Правда, её охватила острая жалость, когда женщина, тяжело вздохнув и сгорбившись, пошла обратно, по дороге вниз, петляющей в фисташковых зарослях, облепивших склон холма. Но если бы это чувство было хоть сколько-нибудь долговечным! Только мамы могут превращать чёрного воронёнка в белого и самого колючего ежа ласкать, приговаривая – «Мой мягонький»
В те времена она была чуть ли не единственной на свете, чья участь складывалась так печально. В остальных семьях царили мир и покой. Но известно всем, ничто не проходит бесследно, и если даже где-то плачет ребёнок, то вокруг содрогаются скалы.
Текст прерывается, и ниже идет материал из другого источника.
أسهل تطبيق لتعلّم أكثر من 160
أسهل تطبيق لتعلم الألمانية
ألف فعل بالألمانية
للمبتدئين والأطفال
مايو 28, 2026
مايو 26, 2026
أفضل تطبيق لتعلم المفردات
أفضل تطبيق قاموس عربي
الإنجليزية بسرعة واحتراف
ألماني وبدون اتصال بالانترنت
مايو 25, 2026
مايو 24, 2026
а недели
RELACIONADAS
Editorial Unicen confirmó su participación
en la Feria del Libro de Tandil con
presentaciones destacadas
Вот почему это долго продолжаться не могло.
Однажды, особенно чем-то недовольная и озабоченная девушка накинулась на маму за то, что у неё такое старое платье, до каких это пор она будет ходить в лохмотьях и что ей неудобно перед людьми. Она совершенно забыла, что нарядов у неё самой куда больше, чем у кого-либо из подруг – на прошлой только неделе ей было куплено новенькое платье, должно быть на последние сбережения.
Мать ничего не ответила на эти жестокие слова, только болезненно сникла у очага. Давно уже её головушка разламывалась от всего этого, ее сердце раскалывалось на части, не способное ожесточиться, как это могут многие современные мамы, чтобы преподать капризному ребенку суровый урок.
«Ах, эти вздохи, вздохи… сплошной вздор» – проворчала девушка, выбегая на улицу, хотя на этот раз она не услышала ничего.
Вдоволь набегавшись и повеселившись с подругами, она вернулась под вечер и нашла дом опустевшим. Не было привычного ужина на дасторконе, не было привычных причитаний и приставаний с расспросами о здоровье, и так надоевших ей ласк. Девушка только повеселела при мысли, что хотя бы на день избавилась от всего этого. В том, что мама у кого-то из родственников, она не сомневалась.
Но её не было и завтра, и послезавтра…
На третий день смутное предчувствие чего-то неведомо страшно охватило девушку, разрасталась в её душе всё ближе и ближе к вечеру, ведь она прежде представить не могла, что может остаться одна-одинешенька в пустом мрачном доме. И тут, должно быть впервые, по-настоящему, ей хотелось видеть мать, быть окружённой её тревогами бесконечными ласками. Вместе с тем к ней пришло и сознание собственной огромной вины перед самым дорогим на свете человеком.